▶ Instruction: Transcribe each line of the records below exactly, excluding any embedded images.
━━━
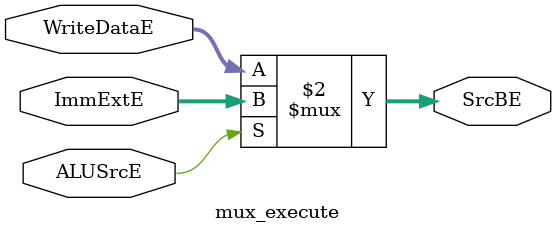
<source format=v>
`timescale 1ns / 1ps

module mux_execute(
  input             ALUSrcE,
  input      [31:0] WriteDataE,//RD2E,
  input      [31:0] ImmExtE,
  output reg [31:0] SrcBE
  
);
  
  always @(*)
    begin
      SrcBE = ALUSrcE ? ImmExtE : WriteDataE;//RD2E;
    end
    
endmodule

</source>
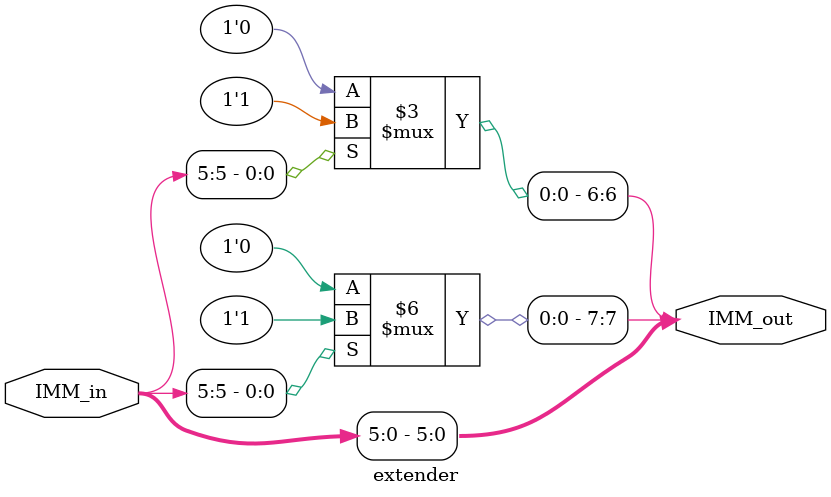
<source format=v>
module extender(IMM_in, IMM_out);

input [5:0] IMM_in;

output [7:0] IMM_out;

reg [7:0] IMM_out;

always @ (*) begin
	if (IMM_in[5]) begin //negative
		IMM_out[5:0] = IMM_in;
		IMM_out[7] = 1'b1;
		IMM_out[6] = 1'b1;
	end 
	else begin // postive
		IMM_out[5:0] = IMM_in;
		IMM_out[7] = 1'b0;
		IMM_out[6] = 1'b0;
	end
end
endmodule
</source>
━━━
▶ Response area:
<source format=v>
`timescale 1ns / 1ps

module mux_execute(
  input             ALUSrcE,
  input      [31:0] WriteDataE,//RD2E,
  input      [31:0] ImmExtE,
  output reg [31:0] SrcBE
  
);
  
  always @(*)
    begin
      SrcBE = ALUSrcE ? ImmExtE : WriteDataE;//RD2E;
    end
    
endmodule

</source>
<source format=v>
module extender(IMM_in, IMM_out);

input [5:0] IMM_in;

output [7:0] IMM_out;

reg [7:0] IMM_out;

always @ (*) begin
	if (IMM_in[5]) begin //negative
		IMM_out[5:0] = IMM_in;
		IMM_out[7] = 1'b1;
		IMM_out[6] = 1'b1;
	end 
	else begin // postive
		IMM_out[5:0] = IMM_in;
		IMM_out[7] = 1'b0;
		IMM_out[6] = 1'b0;
	end
end
endmodule
</source>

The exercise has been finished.